Why does the Constrained Resource Amplification Maxim hold? Because expensive resources carry significant costs. Any mistake or loss is much more costly. From an insurance perspective, extra attention is given to constrained resources to prevent additional losses, avoid increased costs, or ensure operations can continue smoothly. In other instances, there are physical or supply limits to what can be accomplished. These require much more mental load to deal with and can create designs that seem absurd when scarcity levels change.
To illustrate the point, let's examine a large and highly constrained project - creating a tunnel. The entire project is based on how well one single piece of equipment performs - the tunnel boring machine (TBM). The machines cost somewhere on the order of $10-60M and have entire teams of people whose job it is to make sure that the machine is operational. These teams are typically running in 3 shifts, working around the clock, and costs somewhere between ~$3-$12M+/year to employ and ensure the performance of the machine. Most of those team members spend their time on ensuring the machine is in good working order and doesn't break down. Ultimately, it costs 15-30% of the total machine cost per year to ensure this single resource is operational. The entire project is based on the performance of this single device and therefore maximal effort is applied to it.
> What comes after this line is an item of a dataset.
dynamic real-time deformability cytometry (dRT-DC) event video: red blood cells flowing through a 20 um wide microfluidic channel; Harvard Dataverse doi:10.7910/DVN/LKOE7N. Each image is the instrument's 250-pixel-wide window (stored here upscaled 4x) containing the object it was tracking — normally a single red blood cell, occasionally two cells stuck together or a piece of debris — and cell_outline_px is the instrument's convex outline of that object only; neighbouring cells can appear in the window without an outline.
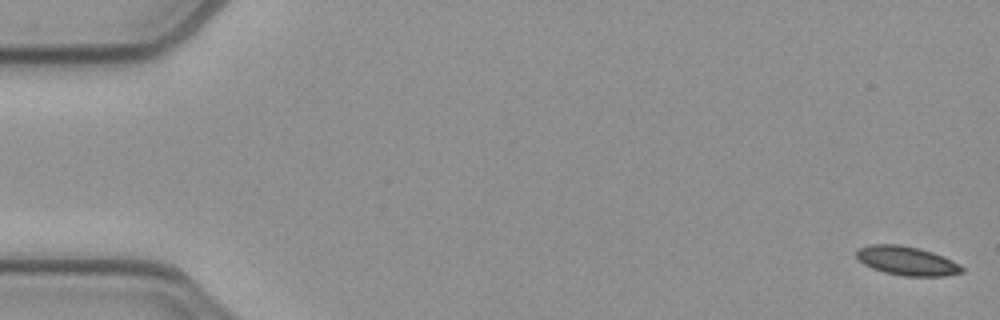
{"species": "common noctule bat (a hibernating species)", "species_latin": "Nyctalus noctula", "temperature_condition": "cold", "stored_images_in_passage": 53, "camera_frame_rate_fps": 3000, "um_per_image_px": 0.085, "animal": {"sex": "female", "body_mass_g": 21.9}, "frame": {"image": 1, "passage_image": 1, "time_ms": 0.0, "image_size_px": [1000, 320], "cell_outline_px": [[964, 272], [944, 276], [904, 276], [884, 272], [872, 268], [864, 264], [856, 256], [856, 252], [860, 248], [868, 244], [900, 244], [920, 248], [932, 252], [952, 260], [960, 264], [964, 268]], "centroid_in_image_um": [77.09, 22.16], "position_along_channel_um": 7.9, "area_um2": 17.86}}
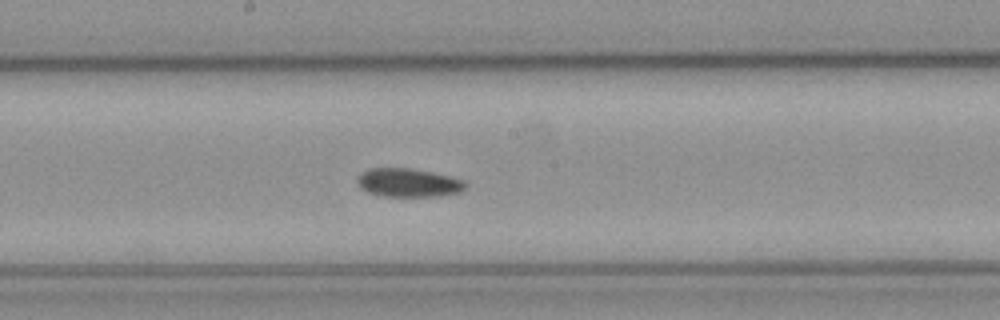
{"frame": {"image": 2, "passage_image": 28, "time_ms": 9.0, "image_size_px": [1000, 320], "cell_outline_px": [[468, 184], [460, 192], [440, 196], [384, 196], [368, 192], [360, 188], [356, 180], [360, 172], [368, 168], [408, 168], [432, 172], [464, 180]], "centroid_in_image_um": [34.69, 15.52], "position_along_channel_um": 213.5, "area_um2": 18.03}}
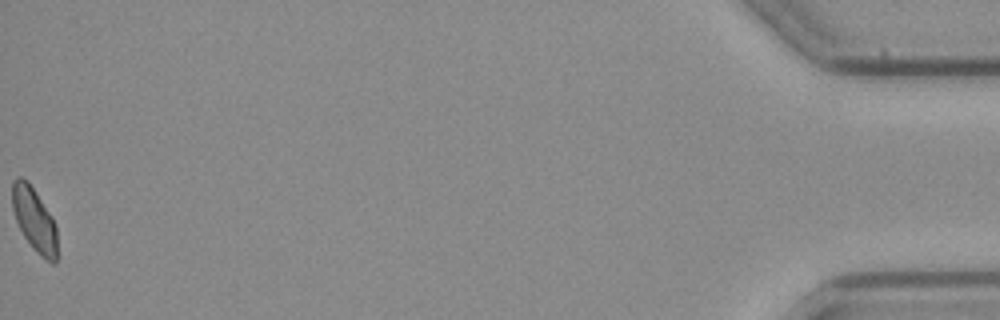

If you look at the development of large AI models, the biggest constraint is GPU compute. GPUs were originally designed to process graphics on computers quickly, unlike CPUs which are general purpose computer chips. GPUs process graphics using the same math (linear algebra) that drives most AI algorithms, which is why they were adapted for training deep learning models. At the time of this writing, it currently takes at least 10,000 high end GPUs to create a state-of-the-art foundation model due to the amount of experimentation and compute load required. A lot of work has gone into finding ways to reduce the GPU load required for models. This has resulted in techniques such as LoRA and quantization for reducing the required compute. Or alternatively, reducing the amount of data required as in the case of Phi-3. Microsoft put teams to work for years to find the smallest competitive model they could in Phi-3. It was trained in 7 days on only 512 GPUs. However, that was for the final run, and doesn't account for all of the experiments running in parallel to test different methodologies and compare results. If the compute problem got solved, the next scarcest resource is likely to be either high quality data or evaluation of outputs.
If you want to understand where money and effort will be spent as new technologies emerge or what skill sets are going to be required, look to determine what the scarcest resources will be. If you want to take it one step further, look to understand what the next constraint will be when the current scarcest resource increases in supply. After awhile, scarce resources tend to increase in supply because of the amount of effort applied to dealing with them. Either people will find ways to create more of the resource or will find ways to reduce the consumption of the scarce resource. In the cases where the supply can't be affected, such as in physical laws, designs will be created to channel these constraints.
One of the great sayings in Stoic philosophy is "the obstacle is the way". The Constrained Resource Amplification Maxim shows how the obstacle becomes they way, by dictating how time will be spent. Using this maxim is to understand the forces that influence behavior, decision making, design, and action. You may not be able to change the state of the world by using this idea but it will allow you to understand and navigate it better.